Livestock waste management requires sizing, design, construction and management of the appropriate facilities. These guidelines specifically address the construction requirements and procedures for the liquids storage facility. Although many of these guidelines also apply to solids storage facilities, they are not specifically addressed herein. The Idaho Waste Management Guidelines for Confined Feeding Operations (IWMG) is the main source of information for the sizing and design of livestock waste facilities. The University of Idaho Cooperative Extension System (U of I), USDA Natural Resources Conservation Service (NRCS) (NRCS) and Idaho State Department of Agriculture (ISDA) are available to assist with planning and designing livestock waste containment facilities.
The primary requirements for construction of the waste storage pond are that it must be sealed to prevent contamination of the ground water and must not allow a surface discharge. Many different materials may be used for the construction of the liquid waste containment facility, including soil, synthetic liners, concrete, asphalt, steel, plastic and fiberglass.
During construction of sites one acre or larger, operators are required to obtain authorization to discharge stormwater under an NPDES construction stormwater permit from the EPA.
Initial cost, site construction constraints, and long term maintenance are all important criteria to consider before choosing a construction material. The advantages and disadvantages of each material type are discussed below, however, it is important to remember that the best option may be a combination of materials, such as a concrete bottom with earthen side.
The existing onsite soil or imported soil may be used to construct the storage facility if it meets the requirements of SNTC-716 (Revision 1), Design and Construction Guidelines for Considering Seepage from Agricultural Waste Storage Ponds and Treatment Lagoons, prepared by NRCS. Specifically, the soil must have a 15% or higher clay content and 20-100% passing the #200 sieve. Alternatively, the in-place soil specific discharge may be lab tested to meet 1x10-5 cm/sec or 0.34 in/day. If the existing onsite soil meets this criteria, an earthen lagoon is typically the most economical solution initially. However, the annual cleaning and maintenance of this type of facility is a disadvantage. Earthen ponds must be constructed 2 ft. above highest ground water level, rock or gravel which may be a limiting factor at some sites.

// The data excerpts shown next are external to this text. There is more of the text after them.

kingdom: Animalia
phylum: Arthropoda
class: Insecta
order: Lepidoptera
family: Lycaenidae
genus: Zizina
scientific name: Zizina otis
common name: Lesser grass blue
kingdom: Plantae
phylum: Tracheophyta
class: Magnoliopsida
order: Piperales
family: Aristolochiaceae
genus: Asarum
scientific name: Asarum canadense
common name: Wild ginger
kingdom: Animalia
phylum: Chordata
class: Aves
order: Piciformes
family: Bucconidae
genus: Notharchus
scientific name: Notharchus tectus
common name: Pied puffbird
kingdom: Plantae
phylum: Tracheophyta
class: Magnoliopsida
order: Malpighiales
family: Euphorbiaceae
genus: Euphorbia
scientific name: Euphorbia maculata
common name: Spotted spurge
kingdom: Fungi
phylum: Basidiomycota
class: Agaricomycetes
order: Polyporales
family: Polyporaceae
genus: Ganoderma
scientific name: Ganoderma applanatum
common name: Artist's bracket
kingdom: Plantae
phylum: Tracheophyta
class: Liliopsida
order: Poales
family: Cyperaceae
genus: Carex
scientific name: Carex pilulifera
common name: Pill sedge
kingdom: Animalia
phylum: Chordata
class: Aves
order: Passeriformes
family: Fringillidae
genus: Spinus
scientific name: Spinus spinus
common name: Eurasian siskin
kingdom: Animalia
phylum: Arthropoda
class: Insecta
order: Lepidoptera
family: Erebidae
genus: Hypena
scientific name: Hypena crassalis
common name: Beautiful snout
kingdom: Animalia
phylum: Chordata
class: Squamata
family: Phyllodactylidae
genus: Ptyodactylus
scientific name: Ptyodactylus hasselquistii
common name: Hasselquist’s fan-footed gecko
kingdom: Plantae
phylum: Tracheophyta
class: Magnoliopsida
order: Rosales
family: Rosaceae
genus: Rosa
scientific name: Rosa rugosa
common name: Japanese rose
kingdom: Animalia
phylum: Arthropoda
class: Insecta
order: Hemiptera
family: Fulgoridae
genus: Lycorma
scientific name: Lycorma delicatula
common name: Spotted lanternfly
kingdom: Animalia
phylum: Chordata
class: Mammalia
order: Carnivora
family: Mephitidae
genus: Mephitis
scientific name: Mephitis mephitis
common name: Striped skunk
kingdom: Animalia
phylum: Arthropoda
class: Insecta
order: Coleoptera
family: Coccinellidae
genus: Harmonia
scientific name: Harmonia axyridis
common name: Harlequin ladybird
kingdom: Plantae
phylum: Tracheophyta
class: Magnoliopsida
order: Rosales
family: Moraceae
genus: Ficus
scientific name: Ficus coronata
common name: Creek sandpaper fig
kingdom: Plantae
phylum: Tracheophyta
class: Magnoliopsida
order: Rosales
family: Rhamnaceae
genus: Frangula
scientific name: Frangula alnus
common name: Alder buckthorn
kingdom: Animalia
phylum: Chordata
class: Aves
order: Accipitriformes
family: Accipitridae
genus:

Figure 1: Completed Earthen Lagoon in N. Idaho (Photo by Les Boian)
These liners include PVC, polyethylene and rubber products which are used as an impermeable barrier for the construction of the storage pond. Most of these products require a well prepared soil layer below the liner and a cover of at least 6" of soil or gravel. These materials are expensive to install (typ. $0.40 to $1.20 per square foot). Synthetic liners are also very fragile, increasing the annual cleaning and long term maintenance costs. Synthetic liners should be located a minimum 6" above highest ground water level, rock or gravel.
Concrete containment facilities can consist of precast tanks (similar to septic tanks), concrete/asphalt lined ponds and above ground concrete vaults. Facilities constructed of reinforced concrete are the longest lasting and have the lowest maintenance costs of all systems. The primary disadvantage of concrete storage facilities is the initial cost. Asphalt lined ponds are slightly cheaper than concrete lined ponds, however, they require a greater attention to detail during the preliminary construction phases. Concrete/asphalt ponds may be located slightly below the ground water level but because of possible "floating", an engineer should review the project prior to construction.
Steel, plastic, fiberglass and other manufactured containment facilities are available, typically in the vertical silo configuration. The operation and maintenance of these types of facilities is the primary advantage, with the high initial cost being the main disadvantage.